WHAT IS NEEDED:
Scan the material below and report how many lines include the string "input"; nothing else belongs in the reply.
AVAILABLE DATA below:
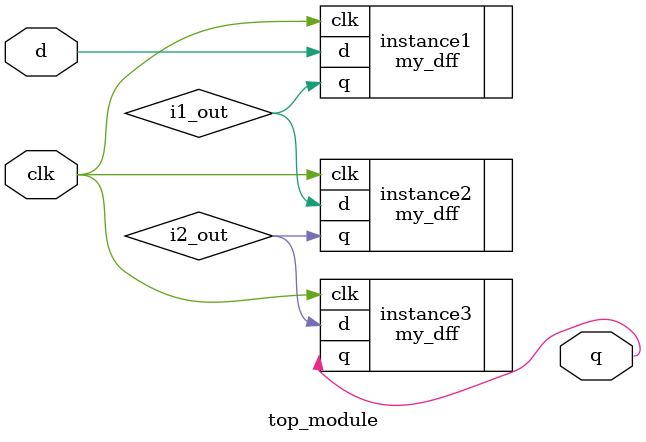
<source format=v>
module top_module (
    input  clk,
    input  d,
    output q
);

  wire i1_out, i2_out;
  my_dff instance1 (
      .clk(clk),
      .d  (d),
      .q  (i1_out)
  );
  my_dff instance2 (
      .clk(clk),
      .d  (i1_out),
      .q  (i2_out)
  );
  my_dff instance3 (
      .clk(clk),
      .d  (i2_out),
      .q  (q)
  );

endmodule

</source>
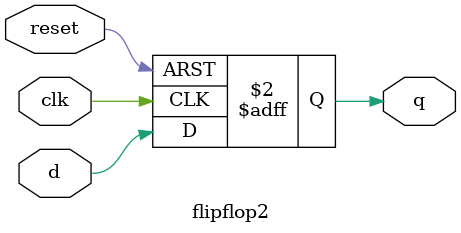
<source format=v>

module flipflop2(
  input wire clk,   //Señal de reloj
  input wire reset, //Señal de reset
  input wire d,     //Entrada
  output reg q      //Salida
);

  always @(negedge clk or posedge reset) begin    //posedge = flancos de subida, negedge = flancos de bajada
    if (reset)      // Si se activa la señal de reinicio
      q <= 1'b0;    // Reiniciar la salida a 0
    else
      q <= d;       // La salida toma el valor de la entrada de datos en el flanco de reloj negativo
  end
endmodule

</source>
End of AVAILABLE DATA.
OUTPUT BELOW:
5